Cuando la diferencia de edad superaba los cuatro o cinco años casi siempre se producía una ruptura cuando el hermano mayor empezaba a perderse por los callejones de la adolescencia. Uno, el pequeño, seguía inmerso en su universo infantil, mientras que el otro, el grande, se sumergía en ese camino tortuoso que llevaba a la rebeldía. A pesar del distanciamiento, los menores también nos beneficiábamos de los descubrimientos constantes de nuestros hermanos. Conocíamos de cerca a sus primeras novias que nos llenaban de besos y asistíamos sorprendidos a sus primeros bailes caseros. La música también nos unía a los hermanos, aunque a veces era la causa de algún desencuentro. Cuando mi hermano mayor salía con sus amigos, a mí me gustaba refugiarme en su habitación y registrar en sus cajones prohibidos. Cuando me cansaba de hurgar me acostaba en su cama, le cogía prestado el radio-casete que le habían traído de Melilla y me pasaba las horas muertas escuchando sus cintas.
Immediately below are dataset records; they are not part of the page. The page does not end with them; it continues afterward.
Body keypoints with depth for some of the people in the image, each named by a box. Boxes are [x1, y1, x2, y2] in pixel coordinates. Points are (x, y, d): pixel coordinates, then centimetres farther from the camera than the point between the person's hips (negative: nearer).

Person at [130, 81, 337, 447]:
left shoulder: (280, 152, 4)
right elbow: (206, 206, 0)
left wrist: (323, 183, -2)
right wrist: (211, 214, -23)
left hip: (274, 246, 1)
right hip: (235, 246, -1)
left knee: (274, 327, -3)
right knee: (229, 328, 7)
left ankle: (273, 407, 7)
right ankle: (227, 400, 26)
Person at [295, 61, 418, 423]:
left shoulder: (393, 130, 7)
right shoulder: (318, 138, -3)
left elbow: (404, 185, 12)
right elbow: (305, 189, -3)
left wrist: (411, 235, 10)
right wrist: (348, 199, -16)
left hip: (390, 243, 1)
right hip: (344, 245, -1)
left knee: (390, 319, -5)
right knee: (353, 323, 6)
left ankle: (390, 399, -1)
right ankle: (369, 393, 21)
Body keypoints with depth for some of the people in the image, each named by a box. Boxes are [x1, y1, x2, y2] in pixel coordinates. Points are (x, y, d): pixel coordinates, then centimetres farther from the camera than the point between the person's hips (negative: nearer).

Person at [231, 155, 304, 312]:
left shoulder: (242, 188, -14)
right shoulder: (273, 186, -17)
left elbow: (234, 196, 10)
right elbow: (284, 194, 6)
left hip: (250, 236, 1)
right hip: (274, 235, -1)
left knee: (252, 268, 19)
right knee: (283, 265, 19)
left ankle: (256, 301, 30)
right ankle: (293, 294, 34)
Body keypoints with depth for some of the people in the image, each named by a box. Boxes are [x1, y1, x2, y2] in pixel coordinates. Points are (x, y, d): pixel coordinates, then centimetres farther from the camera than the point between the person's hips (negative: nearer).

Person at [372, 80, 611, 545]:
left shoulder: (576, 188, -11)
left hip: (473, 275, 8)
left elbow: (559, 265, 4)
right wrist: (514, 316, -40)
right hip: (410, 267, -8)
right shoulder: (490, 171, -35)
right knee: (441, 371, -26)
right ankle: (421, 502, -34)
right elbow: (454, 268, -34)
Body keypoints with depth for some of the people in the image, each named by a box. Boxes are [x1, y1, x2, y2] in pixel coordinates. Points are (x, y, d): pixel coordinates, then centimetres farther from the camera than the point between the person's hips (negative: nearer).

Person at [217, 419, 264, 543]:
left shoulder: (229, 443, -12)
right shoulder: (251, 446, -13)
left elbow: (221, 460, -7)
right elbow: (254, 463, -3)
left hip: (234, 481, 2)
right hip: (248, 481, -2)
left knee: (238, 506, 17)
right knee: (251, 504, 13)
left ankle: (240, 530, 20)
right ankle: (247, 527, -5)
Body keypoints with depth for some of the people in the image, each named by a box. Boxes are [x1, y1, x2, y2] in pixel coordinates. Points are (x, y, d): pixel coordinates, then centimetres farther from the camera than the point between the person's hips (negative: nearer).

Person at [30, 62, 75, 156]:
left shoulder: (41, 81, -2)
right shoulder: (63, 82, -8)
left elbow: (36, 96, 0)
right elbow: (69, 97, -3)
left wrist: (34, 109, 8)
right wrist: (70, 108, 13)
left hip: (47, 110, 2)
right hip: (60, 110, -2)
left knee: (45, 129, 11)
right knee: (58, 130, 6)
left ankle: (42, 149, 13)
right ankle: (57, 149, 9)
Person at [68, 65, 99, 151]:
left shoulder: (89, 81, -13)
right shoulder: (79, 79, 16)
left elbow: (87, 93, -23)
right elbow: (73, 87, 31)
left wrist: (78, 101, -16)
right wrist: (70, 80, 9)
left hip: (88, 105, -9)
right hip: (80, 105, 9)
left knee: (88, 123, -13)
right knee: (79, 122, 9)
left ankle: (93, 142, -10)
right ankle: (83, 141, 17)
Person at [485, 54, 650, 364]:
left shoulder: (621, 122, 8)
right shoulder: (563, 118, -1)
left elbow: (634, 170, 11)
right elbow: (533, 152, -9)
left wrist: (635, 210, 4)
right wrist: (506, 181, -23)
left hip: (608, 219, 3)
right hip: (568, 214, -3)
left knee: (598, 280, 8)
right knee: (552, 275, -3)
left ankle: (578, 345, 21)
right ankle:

Los hermanos mayores nos contaban historias que estaban llenas de aventuras para nuestros ojos de niños. Nos hablaban de sus escaramuzas en el instituto, de las emociones de saltar por encima de los vagones del tren para llegar al Tagarete, de los motes que tenían los profesores, del follonero de la clase que siempre terminaba siendo expulsado, de los partidos de fútbol en el estadio de la Falange.

Los que teníamos varios hermanos mayores pudimos disfrutar intensamente de su presencia, pero también tuvimos que sufrir el desarraigo de las despedidas. Un día se marchaban a estudiar fuera o a cumplir con el servicio militar. La ausencia de un hermano llenaba la casa de soledades durante las primeras semanas y los lugares comunes se hacían insoportables. La marcha de un hermano fue para muchos de nosotros la primera vez que tomamos conciencia del inexorable paso del tiempo.